If fine dining is your thing, try Melton’s – it has a glowing reputation both online and among locals. It serves up classic British food, with a twist. It’s real posh nosh here; venison tartare, quails egg salad, caviar and guinea fowl and rare breed meat.

The same goes for OXO’s Restaurant, where head chef Russell Johnson rustles up hearty Blighty-inspired grub, locally-sourced and made with real gusto. Try the braised ox cheeks and the coffee creme brûlée.

The Star Inn’s Brasserie-style bites deserve a mention, too. We love its ‘market menus’, filled to the brim with fresh and sophisticated fish dishes and marvellous meats – most of which are sourced from nearby.

Health nuts in search of brunchy goodness should stop by trendy Filmore & Union. The coconut milk pancakes, tofu quinoa cakes, loaded superfood salads and ‘earth bowls’ are all popular – and delicious.

Goji Cafe is also worth a visit, especially if you’re a hungry veggie (or vegan) on-the-go. Great Middle-Eastern and Mediterranean platters.

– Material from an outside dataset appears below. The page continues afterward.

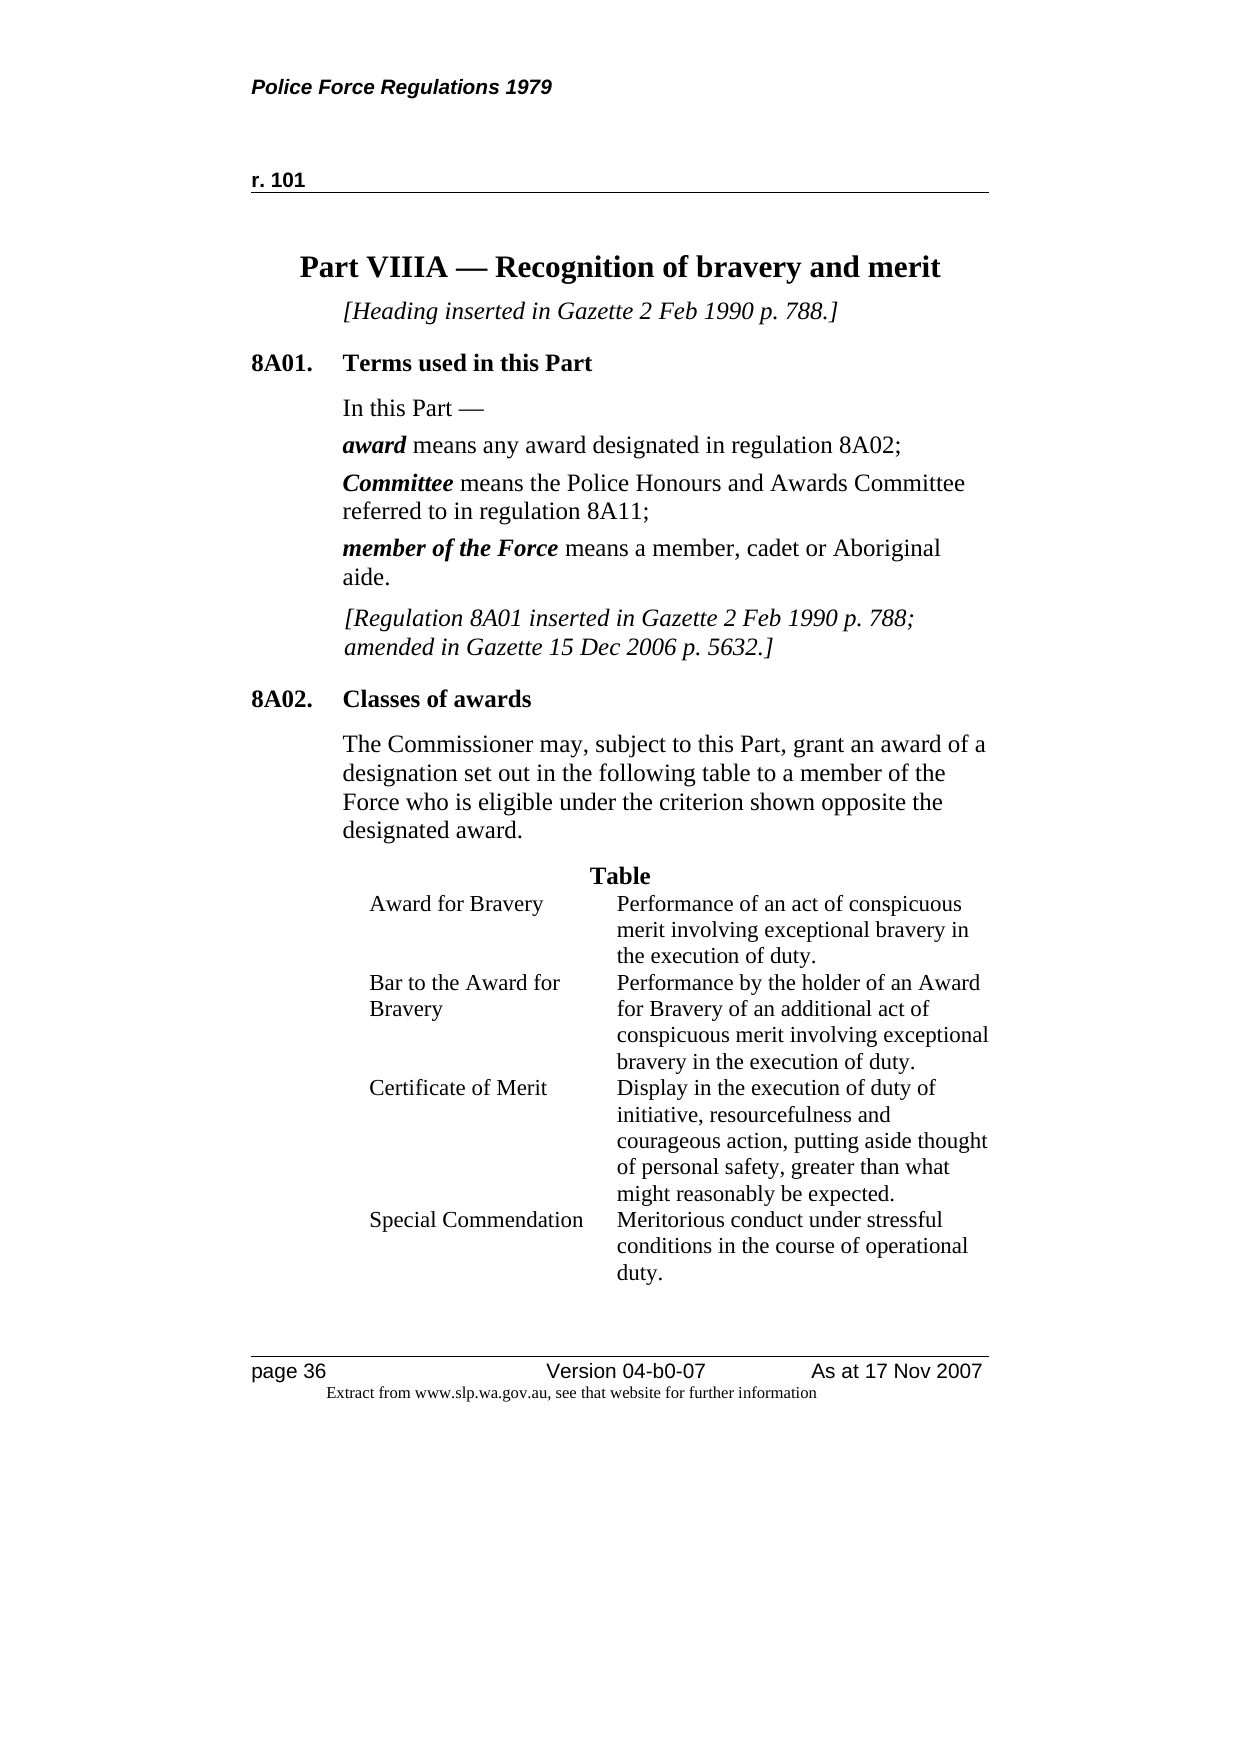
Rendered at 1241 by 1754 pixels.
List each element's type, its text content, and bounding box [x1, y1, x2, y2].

Rafi’s Spice Box is a treasure trove of intoxicating powders; a rainbow of freshly-ground spices and rubs you can sample and pick up to make authentic curries at home.

Planning a visit during the festive period? Käthe Wohlfahrt is a must-visit for all your Christmassy nick-nacks and decorations – it’s home to the world’s largest selection of traditional German Christmas ornaments.

Hotfoot it to Low Petergate for big brands and, of course, Browns department store for designer beauty buys.

A trip to York wouldn’t be complete without a rummage at Shambles Market either, whether you’re on the hunt for vintage gifts and trinkets, or even a just slab or two of artisan chocolate.



Castle Howard

Stop by York’s Chocolate Story to see a tasty new exhibition telling the story of one of history’s most-loved confectioners – Terry’s. Discover how the brand – makers of Terry’s Chocolate Orange – transformed from humble beginnings in York’s sweet city centre to a
world-famous brand.

Just outside of the city centre you’ll find Castle Howard. Go here to roam the gardens, visit the adventure playground, browse the shops, cafes or get your fix of festive fun this Christmas!